Text shown:
★ ★ ★

Now, what does AI bring to the table that makes it so alluring to big and small game development teams alike?
Here are top 4 generative AI benefits for game content creators.
Undeniably, algorithms collect, analyze, and generate data faster than a human physically can.
It takes a service like Ludo.ai mere seconds to roll out a comprehensive answer to an inquiry asking for game niches that offer the biggest success opportunities. It would take at least a couple of days for a professional game designer to thoroughly analyze the market.
The same goes for in-game content generation, like writing dialogs, offering ideas for plot progression, or creating game assets.
It’s not going to be perfect from the get-go, but it can help creatives push past mental blocks, find inspiration, and speed up their work.
Personalization and dynamic responsiveness
Something a human game designer or content creator can’t do is monitor each player 24/7 and tweak content for each person separately, give out personalized offers for in-game purchases, or adjust NPC behavior based on the player’s character alignment.
A generative AI can do that. Machines never eat or sleep, and with today’s technology, they can analyze each player’s progress on the go and provide incentives or assistance.
Increase in content variety
One of the reasons game AI development became such a popular topic is the fact that an algorithm can hold and take into account way more data than a conscious human brain can.
Which means, essentially, that with proper training and monitoring, AI can generate content options that a single human might have not considered — for example, due to lack of personal experience on a specific topic.
A person can’t have lived through all possible scenarios of being lost in a forest, or surviving on an uninhabited island after a ship wreck. An algorithm can analyze all the data available on the topic and summarize multiple options for possible actions in a specific situation. This helps game designers see more opportunities for progress and diversify players’ experiences.

★ ★ ★

Exercise requirements:
A) Output, word for word, the part of the passage on generative AI in game development that opens with the words containing "Personalization and dynamic" and closes with "a specific topic.".
B) Answer these questions from the passage on generative AI in game development:
(i) How long would it take a professional game designer to thoroughly analyze the market?
(ii) Which service is named as producing an answer about promising game niches in mere seconds?
(iii) What two scenarios does the passage give as examples that no single person can have fully lived through?
C) Take the passage on generative AI in game development further, beginning after its final sentence.

★ ★ ★

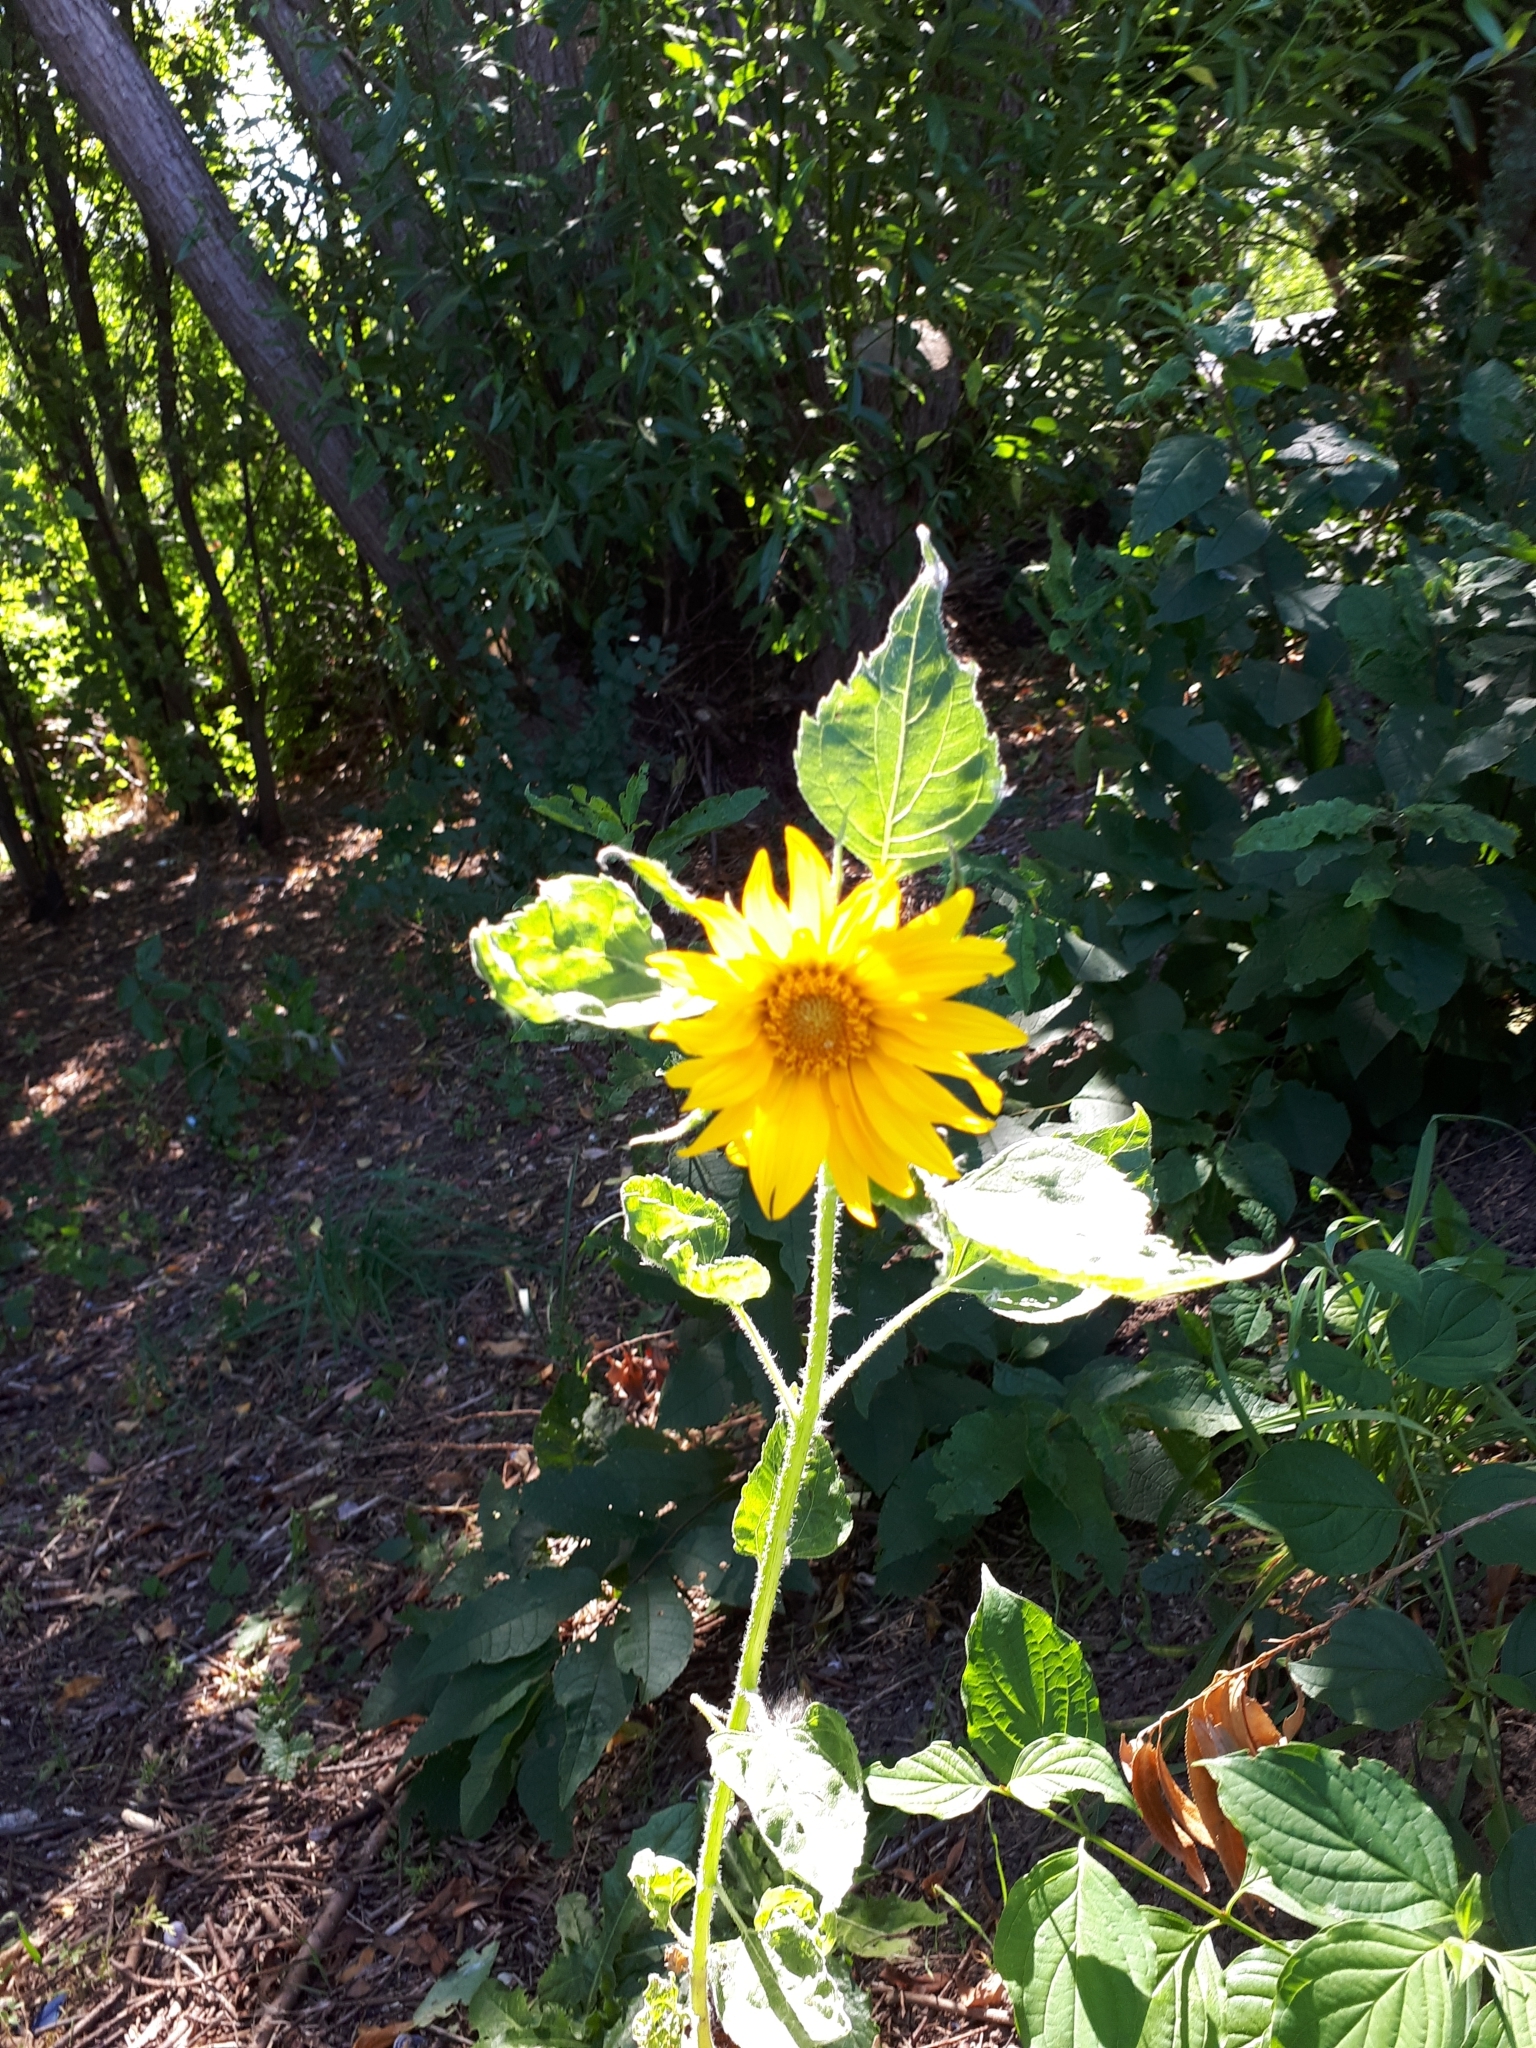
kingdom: Plantae
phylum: Tracheophyta
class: Magnoliopsida
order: Asterales
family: Asteraceae
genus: Helianthus
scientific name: Helianthus annuus
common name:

★ ★ ★

Solved tasks:
A)
Personalization and dynamic responsiveness
Something a human game designer or content creator can’t do is monitor each player 24/7 and tweak content for each person separately, give out personalized offers for in-game purchases, or adjust NPC behavior based on the player’s character alignment.
A generative AI can do that. Machines never eat or sleep, and with today’s technology, they can analyze each player’s progress on the go and provide incentives or assistance.
Increase in content variety
One of the reasons game AI development became such a popular topic is the fact that an algorithm can hold and take into account way more data than a conscious human brain can.
Which means, essentially, that with proper training and monitoring, AI can generate content options that a single human might have not considered — for example, due to lack of personal experience on a specific topic.

B)
(i) At least a couple of days.
(ii) Ludo.ai.
(iii) Being lost in a forest, and surviving on an uninhabited island after a shipwreck.

C)
Reduced workload on writers, artists, and game designers
Automation is at the heart of AI implementation, and this perk goes well with game development. By automating certain tasks — for example, application of textures or generation of simple repetitive assets — you can relieve your creatives from mundane and boring tasks. Instead, they’ll be able to focus more on fleshing out important parts of the game — designing main and supportive characters, refining the game plot, creating engaging events, etc.
Challenges in AI-driven game content generation
The flip side of the content generation with artificial intelligence in game development is also not to be overlooked if you want your game to be of high quality and fins success. The main things any game developer needs to keep in mind when employing AI in their work are few, but it’s essential to pay attention to them.
AI-generated in-game content faces three main challenges:
Generative AI algorithms as we see them now lack long-term memory retention, meaning they generate content anew after each input. This results in repetition and inconsistency, especially if the data fed to train the algorithm is vast and includes opposing opinions. Hence, creating somewhat long stories or dialogs might bring unsatisfactory results.
Since the AI isn’t alive, its perception of “realism” is based on mathematical logic. However, stories we spin in games aren’t always logical, and neither are human actions. Therefore, AI-based content can fall short in this regard. This is also true to generative AI for art: you’ve probably heard about people with extra fingers 🙂
Finally, bias is a huge obstacle to AI, since this is one thing it can’t overcome on its own. If you don’t train the algorithm on diverse data, it won’t be able to produce inclusive content.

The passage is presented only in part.